Grasping at Coral or Finding Amelia Earhart
Impossible Mission Skips the Navigator, Murdered Coastwatchers & Sad Settlement
Every so often global media is ridiculously excited at a discovery, they say, that will lead to the remains of American flyer Amelia Earhart or significant bits of her Lockheed Electra 10E aircraft missing since 1937.
Her navigator Fred Noonan seldom gets a mention, but he’s never been found either. Any one who has ever been to Kiribati and any of its atolls, will have realised that thin aluminium panels and human remains, left exposed to the environment, would have vanished long ago.

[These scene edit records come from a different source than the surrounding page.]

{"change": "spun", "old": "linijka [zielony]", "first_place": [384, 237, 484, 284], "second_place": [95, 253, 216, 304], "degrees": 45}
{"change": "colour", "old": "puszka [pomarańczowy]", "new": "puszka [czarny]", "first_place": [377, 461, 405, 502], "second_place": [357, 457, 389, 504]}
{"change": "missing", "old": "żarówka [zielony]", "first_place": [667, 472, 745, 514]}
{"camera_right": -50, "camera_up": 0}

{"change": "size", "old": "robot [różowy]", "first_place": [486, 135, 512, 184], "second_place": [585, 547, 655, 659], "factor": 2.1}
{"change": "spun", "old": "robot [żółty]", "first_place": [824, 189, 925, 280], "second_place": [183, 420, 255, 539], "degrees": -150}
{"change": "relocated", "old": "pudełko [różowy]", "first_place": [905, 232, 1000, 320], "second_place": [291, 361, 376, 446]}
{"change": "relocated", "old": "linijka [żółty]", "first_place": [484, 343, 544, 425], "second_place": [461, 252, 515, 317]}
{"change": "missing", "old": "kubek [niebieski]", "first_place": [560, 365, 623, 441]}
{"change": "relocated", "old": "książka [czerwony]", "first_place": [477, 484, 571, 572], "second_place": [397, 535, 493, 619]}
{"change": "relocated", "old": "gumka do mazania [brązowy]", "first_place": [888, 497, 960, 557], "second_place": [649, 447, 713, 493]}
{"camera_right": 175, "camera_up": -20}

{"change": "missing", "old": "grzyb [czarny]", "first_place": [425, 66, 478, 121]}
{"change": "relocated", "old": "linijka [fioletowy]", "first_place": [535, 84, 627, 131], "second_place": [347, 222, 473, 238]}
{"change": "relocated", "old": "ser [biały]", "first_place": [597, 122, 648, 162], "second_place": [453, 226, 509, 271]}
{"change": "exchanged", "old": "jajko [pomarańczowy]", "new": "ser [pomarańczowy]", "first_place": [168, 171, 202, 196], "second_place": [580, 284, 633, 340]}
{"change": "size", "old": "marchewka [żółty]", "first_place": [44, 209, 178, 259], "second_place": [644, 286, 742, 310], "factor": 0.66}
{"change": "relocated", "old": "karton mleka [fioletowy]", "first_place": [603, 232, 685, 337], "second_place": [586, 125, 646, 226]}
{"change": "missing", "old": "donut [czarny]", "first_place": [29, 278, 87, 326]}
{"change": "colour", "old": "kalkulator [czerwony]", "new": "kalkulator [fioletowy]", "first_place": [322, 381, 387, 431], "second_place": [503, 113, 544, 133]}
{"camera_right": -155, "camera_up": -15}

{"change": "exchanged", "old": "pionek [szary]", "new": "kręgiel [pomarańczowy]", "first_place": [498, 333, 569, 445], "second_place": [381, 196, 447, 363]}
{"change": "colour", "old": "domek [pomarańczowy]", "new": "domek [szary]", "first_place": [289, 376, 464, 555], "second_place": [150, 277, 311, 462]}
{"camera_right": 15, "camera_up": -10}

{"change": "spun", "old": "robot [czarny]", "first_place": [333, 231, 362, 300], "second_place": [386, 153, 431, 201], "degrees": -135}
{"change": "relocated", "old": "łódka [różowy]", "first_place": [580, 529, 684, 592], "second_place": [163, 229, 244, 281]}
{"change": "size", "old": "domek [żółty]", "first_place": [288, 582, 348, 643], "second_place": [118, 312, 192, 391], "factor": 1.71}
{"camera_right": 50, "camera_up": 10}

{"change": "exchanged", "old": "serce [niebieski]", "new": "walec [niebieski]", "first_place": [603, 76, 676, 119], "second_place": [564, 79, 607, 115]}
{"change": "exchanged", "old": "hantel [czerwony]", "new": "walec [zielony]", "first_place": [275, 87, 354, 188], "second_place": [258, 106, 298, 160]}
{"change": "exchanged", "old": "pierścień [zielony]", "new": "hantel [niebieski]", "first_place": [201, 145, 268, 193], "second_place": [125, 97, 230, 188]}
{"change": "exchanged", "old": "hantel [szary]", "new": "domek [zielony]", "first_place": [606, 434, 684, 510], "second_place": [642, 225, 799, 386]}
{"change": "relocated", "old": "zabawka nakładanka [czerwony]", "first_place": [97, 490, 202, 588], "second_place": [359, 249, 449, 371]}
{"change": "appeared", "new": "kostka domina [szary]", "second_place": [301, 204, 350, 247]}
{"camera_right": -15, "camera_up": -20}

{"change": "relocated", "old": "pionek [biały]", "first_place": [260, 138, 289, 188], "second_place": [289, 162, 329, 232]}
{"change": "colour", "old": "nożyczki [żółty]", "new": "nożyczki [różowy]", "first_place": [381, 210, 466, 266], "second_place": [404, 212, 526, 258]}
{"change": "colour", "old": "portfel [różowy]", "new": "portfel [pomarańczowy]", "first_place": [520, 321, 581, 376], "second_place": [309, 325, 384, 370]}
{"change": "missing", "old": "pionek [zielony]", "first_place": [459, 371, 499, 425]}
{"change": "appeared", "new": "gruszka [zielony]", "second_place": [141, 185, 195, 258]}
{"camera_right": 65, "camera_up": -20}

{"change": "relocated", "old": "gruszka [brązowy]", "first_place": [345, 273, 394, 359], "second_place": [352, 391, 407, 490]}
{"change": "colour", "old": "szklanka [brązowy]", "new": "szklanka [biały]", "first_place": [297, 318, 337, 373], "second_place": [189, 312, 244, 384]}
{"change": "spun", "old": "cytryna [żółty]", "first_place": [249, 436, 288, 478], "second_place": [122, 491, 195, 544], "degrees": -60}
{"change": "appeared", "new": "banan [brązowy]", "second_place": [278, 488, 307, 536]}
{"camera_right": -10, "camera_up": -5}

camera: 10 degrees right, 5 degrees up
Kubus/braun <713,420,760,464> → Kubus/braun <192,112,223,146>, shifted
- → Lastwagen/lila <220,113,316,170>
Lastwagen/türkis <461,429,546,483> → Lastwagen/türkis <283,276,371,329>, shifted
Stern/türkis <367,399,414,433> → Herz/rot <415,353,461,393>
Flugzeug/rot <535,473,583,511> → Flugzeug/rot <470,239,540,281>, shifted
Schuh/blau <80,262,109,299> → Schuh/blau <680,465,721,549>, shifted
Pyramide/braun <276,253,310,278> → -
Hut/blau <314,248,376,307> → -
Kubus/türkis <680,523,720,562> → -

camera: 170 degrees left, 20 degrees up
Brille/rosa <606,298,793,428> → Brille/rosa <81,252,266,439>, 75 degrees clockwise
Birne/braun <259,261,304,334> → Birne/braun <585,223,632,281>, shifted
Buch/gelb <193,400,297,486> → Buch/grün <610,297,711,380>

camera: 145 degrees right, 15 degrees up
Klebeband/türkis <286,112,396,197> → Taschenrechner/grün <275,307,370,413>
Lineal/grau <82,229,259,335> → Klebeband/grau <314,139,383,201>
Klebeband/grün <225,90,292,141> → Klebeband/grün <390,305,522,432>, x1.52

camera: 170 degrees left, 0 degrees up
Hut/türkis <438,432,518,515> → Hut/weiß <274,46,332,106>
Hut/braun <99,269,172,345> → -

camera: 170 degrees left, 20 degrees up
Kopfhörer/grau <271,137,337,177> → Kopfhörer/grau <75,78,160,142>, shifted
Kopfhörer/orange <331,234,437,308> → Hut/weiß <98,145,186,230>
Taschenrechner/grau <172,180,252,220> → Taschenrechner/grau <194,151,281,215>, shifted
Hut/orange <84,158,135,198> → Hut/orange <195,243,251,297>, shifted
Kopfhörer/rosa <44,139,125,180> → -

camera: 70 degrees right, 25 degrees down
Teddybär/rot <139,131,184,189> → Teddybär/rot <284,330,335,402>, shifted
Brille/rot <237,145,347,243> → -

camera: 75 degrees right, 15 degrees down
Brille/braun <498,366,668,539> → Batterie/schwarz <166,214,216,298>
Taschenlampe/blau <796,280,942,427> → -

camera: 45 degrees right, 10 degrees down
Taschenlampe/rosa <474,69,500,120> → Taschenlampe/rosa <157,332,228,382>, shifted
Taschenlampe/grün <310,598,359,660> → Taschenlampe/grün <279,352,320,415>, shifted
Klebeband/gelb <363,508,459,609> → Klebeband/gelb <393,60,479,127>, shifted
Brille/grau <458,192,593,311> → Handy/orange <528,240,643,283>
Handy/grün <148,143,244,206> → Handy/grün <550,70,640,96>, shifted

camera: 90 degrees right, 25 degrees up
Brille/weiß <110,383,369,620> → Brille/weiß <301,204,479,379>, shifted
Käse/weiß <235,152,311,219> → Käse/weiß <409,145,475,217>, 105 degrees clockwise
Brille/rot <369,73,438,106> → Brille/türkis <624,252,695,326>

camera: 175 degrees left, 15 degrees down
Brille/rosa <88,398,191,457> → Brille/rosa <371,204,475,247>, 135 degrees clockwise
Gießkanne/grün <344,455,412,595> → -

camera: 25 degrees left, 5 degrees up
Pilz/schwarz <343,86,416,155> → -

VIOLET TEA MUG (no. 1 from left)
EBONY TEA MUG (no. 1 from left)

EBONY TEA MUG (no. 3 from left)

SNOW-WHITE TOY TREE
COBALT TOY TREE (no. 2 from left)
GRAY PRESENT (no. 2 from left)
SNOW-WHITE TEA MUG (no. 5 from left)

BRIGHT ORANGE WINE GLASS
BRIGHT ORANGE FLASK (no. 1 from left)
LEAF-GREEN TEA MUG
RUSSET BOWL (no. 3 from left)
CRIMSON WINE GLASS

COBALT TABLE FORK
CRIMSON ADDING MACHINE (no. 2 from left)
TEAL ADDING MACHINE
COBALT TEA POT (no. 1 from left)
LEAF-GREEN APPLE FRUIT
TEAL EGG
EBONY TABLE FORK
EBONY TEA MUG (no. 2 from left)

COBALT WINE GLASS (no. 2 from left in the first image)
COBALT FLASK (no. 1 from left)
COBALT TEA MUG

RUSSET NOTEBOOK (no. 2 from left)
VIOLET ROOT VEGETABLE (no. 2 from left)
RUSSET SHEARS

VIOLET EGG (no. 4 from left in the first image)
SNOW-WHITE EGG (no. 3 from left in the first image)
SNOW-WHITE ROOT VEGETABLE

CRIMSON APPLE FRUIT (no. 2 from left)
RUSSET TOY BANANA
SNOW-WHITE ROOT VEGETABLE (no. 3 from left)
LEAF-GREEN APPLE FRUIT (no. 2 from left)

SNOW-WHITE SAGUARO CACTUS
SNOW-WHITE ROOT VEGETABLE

What’s sad about the Earhart yarn is what is left out. In the case of the latest “find”, it would never have featured were it not for the 1942 murders of 17 New Zealand coastwatchers on Tarawa. And the Earhart story could have had a different outcome had it not been for the death of a Gerald B. Gallagher, quietly trying to build a new piece of the British Empire in the Phoenix Islands, part of what was the Gilbert Island, now Kiribati. The Phoenix main atoll, Canton or Kanton as it is now, reputedly has strategic significance that the Chinese are keen on. It has the same bleak harshness that would have hit Earhart and Noonan had they survived a crash on land.
The latest episode of Find Amelia came out of Purdue University in Indiana. They told US media they are mounting an expedition to Nikumaroro, 1069 kilometres north of Samoa and 1500 km east of Tarawa.